In my case, trying to follow a strict vegan diet just might not be natural for my body right now (or ever). Instead, I can try to keep ahimsa in mind when choosing what I eat. For example, only eating as much meat as I know my body needs, making sure I choose produce from organic, humane farms etc.
Confessions of a yogi’s ego
Even though I’m pretty sure that this choice is going to be good for my health (not to mention, I actually enjoy eating meat and fish!), there’s still a part of me that is resisting. If I observe this resistance with mindfulness, I can see it for what it is: the ego.
I have been identifying with this false image of my “self” as a yoga practising, healthy, vegan girl and taking away part of this image makes my ego unhappy. Living in line with the yamas and niyamas makes my ego feel superior, like I am a better yogi if do. But Patanjali said it himself: we are all unique and it would be ridiculous of me to try and measure myself up against other yogis based on what we eat, or anything else for that matter! Just by bringing that realisation into my awareness, I can already feel it beginning to dissolve.
In our asana practice, it’s easy to get carried away and push our bodies too hard in order to conquer the next challenging posture, which almost always leads to injury. I am recognising this behaviour in myself off the mat too; I’m so focused on being a “better yogi” (what does that even mean?) that I have been missing the signs from my body that I’m not giving it what it needs.
A lot of this ego is derived from the media. Another great reminder from my friend Rachael: just as walking around carrying a Liforme mat and dressed head-to-toe in Lululemon does not make you an advanced yogi, neither does the way you choose to live.

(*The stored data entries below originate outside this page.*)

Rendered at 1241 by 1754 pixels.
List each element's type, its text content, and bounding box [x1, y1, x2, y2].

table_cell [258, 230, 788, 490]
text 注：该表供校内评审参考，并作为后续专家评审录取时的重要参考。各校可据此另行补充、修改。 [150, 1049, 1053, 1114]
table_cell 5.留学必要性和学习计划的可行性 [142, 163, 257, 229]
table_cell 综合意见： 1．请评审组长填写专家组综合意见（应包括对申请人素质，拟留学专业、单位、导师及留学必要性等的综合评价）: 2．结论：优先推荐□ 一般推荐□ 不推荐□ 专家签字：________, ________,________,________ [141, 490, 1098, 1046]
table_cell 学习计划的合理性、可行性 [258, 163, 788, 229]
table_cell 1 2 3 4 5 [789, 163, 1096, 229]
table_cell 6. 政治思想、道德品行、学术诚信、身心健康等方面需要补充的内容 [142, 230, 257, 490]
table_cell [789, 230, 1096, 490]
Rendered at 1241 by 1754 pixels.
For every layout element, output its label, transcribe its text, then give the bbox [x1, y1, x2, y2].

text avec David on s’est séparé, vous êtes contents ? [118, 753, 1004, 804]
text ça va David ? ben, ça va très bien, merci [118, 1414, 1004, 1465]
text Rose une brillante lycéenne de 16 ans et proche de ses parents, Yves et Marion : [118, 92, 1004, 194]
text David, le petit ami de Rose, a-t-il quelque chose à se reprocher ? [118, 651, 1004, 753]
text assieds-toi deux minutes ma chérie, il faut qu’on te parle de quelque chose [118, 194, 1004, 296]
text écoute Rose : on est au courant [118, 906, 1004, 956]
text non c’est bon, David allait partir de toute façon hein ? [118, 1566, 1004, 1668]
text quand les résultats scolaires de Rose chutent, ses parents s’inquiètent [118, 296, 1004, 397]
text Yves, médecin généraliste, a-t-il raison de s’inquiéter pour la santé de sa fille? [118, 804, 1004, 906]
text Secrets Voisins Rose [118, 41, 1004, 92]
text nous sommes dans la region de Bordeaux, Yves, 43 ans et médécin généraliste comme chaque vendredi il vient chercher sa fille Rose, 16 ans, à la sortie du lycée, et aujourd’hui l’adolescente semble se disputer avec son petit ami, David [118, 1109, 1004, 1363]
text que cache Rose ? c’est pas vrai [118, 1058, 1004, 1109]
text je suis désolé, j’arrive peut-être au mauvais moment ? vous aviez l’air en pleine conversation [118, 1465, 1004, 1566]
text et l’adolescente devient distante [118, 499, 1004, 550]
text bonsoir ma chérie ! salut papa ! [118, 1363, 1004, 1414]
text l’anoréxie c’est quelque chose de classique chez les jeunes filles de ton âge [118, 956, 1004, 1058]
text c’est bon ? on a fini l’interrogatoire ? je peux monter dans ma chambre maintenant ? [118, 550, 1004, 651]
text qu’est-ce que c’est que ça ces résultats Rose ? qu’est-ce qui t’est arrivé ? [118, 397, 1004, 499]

Only you can measure your progress in this practice by how honest you can be with yourself about your intentions in everything you do; whether it’s asana, diet, your choice of clothing…Bringing awareness to these decisions is enough to begin an amazing process of self-inquiry, and that’s what yoga is truly about!
[Just to be clear, I know that a vegan/vegetarian diet works perfectly well for some people’s bodies, and most aren’t eating that way just to make themselves feel superior! But for me, when I can see clearly that it’s harming my body, the only reason I would have for persevering would be coming from a place of identification with ego 🙂 ]
So let’s see how it goes! I’m hoping to see these awkward symptoms of mine disappear over the next few months as I slowly incorporate a little meat and fish back into my diet. And maybe this post will remind you to always do what’s best for your true self, not your ego <3 If living in alignment with the yamas and niyamas is causing you more suffering, then it could be a sign that you have misinterpreted their meaning!
I’d love to hear what my fellow yogis think of this decision.